Reference photographs

I proceed to select models from a web page of a talent representative. After selecting the models I set up a photo shoot at my home. Usually I shoot my own photos. I shoot many photos for each situation. If I don’t hire professional models I ask my family or friends to pose. I usually don’t plan the poses, I let the models relate to each other and then combine various photos. I supplement my photos with reference found in books or internet. An example for this illustration is the photo from a book of sailing ships.

pencil drawing to show the client

This is a “tight” pencil drawing created from the photo reference. This was shown to the client for approval. Once the sketch was approved I made a black and white copy on a copy machine from the pencil drawing and painted tone on the copy with water based paint. This was the second drawing made after changes were suggested by the client.

list of changes

Here are the changes made by Steck_Vaughn. They were minor. The name of the book was changed to To Be Free.

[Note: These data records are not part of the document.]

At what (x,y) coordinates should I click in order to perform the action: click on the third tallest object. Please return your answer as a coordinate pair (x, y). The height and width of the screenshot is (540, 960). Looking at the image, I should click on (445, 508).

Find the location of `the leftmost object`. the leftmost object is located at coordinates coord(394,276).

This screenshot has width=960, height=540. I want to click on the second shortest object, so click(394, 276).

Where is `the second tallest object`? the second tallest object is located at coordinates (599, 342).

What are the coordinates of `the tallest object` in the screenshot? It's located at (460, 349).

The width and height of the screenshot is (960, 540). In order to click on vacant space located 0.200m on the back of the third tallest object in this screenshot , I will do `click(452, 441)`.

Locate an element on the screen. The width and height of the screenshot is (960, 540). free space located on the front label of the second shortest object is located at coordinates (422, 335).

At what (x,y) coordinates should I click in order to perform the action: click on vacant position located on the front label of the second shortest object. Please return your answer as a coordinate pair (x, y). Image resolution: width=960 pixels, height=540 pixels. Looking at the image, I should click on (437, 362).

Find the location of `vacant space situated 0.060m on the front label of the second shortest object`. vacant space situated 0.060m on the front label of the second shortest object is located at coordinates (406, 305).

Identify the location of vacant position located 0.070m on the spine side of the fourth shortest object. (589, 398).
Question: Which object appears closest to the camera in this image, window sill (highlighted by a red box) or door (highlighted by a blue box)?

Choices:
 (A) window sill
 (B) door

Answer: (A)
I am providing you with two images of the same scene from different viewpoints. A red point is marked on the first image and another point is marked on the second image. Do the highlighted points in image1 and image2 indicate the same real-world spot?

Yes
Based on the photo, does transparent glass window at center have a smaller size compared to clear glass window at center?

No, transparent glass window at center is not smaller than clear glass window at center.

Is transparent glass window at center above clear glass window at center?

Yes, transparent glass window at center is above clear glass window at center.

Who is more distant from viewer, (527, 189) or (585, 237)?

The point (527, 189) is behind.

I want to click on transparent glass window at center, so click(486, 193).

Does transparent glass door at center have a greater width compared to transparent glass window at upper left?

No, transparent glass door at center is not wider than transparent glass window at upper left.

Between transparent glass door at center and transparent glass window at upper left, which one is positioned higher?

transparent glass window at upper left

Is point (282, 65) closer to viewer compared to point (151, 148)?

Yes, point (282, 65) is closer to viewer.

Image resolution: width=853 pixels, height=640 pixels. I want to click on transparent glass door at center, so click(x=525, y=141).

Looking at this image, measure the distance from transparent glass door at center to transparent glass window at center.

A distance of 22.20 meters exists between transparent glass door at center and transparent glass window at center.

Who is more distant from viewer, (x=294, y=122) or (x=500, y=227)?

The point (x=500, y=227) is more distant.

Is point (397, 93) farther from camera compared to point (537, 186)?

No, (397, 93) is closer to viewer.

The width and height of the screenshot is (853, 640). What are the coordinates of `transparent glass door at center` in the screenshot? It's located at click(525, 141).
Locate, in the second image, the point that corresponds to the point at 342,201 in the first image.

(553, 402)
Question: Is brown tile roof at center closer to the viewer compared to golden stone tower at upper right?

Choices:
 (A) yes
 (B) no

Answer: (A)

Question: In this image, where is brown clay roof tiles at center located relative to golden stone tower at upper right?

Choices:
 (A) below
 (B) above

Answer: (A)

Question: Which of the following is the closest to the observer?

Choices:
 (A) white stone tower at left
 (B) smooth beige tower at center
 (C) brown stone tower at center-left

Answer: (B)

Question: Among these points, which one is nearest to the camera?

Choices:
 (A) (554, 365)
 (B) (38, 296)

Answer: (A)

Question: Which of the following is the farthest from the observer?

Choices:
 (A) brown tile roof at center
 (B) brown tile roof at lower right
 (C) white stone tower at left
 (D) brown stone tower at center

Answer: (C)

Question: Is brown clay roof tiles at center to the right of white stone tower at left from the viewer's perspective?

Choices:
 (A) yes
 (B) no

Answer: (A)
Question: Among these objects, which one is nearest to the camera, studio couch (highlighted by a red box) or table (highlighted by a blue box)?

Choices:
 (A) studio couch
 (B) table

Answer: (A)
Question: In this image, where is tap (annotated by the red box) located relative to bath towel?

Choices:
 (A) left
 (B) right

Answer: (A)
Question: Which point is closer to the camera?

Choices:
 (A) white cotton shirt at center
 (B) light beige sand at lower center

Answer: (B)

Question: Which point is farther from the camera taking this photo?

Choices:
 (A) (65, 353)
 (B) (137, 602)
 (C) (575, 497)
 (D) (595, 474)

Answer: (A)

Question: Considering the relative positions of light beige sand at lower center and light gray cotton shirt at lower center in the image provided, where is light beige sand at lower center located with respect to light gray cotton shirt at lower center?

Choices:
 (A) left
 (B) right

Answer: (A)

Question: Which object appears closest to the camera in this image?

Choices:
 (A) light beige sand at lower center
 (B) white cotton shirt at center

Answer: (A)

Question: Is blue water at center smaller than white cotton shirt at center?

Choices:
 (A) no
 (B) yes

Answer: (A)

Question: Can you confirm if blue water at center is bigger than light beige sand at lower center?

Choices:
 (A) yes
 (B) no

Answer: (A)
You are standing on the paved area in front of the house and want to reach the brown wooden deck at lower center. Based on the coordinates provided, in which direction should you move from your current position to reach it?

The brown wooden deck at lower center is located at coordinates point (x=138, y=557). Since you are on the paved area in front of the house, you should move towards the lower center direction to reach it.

I created the finished illustrations and sent them to the client. This job was created during December of 2002 to February of 2003.


James Maritz Senior

Denny McDaniel

The first drawing is a pencil portrait I created of James Maritz Senior while employed by Maritz Motivation Company. It was based on a photo of James Maritz Senior.It appeared on the cover of Maritz Team News on September of 1978.

The second drawing was created for First National Bank of St. Louis sometime in the early 1980s. It is a drawing of Denny McDaniel ,president of Southwest Truck Body.This was used in a series of advertisements featuring costumers of First National Bank. I was given many black and white photos of Mr. McDaniel. The concept and layout was left up to me. The shape of the ad was determined by the client. I incorporated a grid pattern with the profile portrait because Southwest Truck Company designed storage compartments for military trucks. Many St.Louis illustrators worked on this campaign. I created drawings for two ads. The client liked the portrait of James Maritz and wanted this drawing in the same style.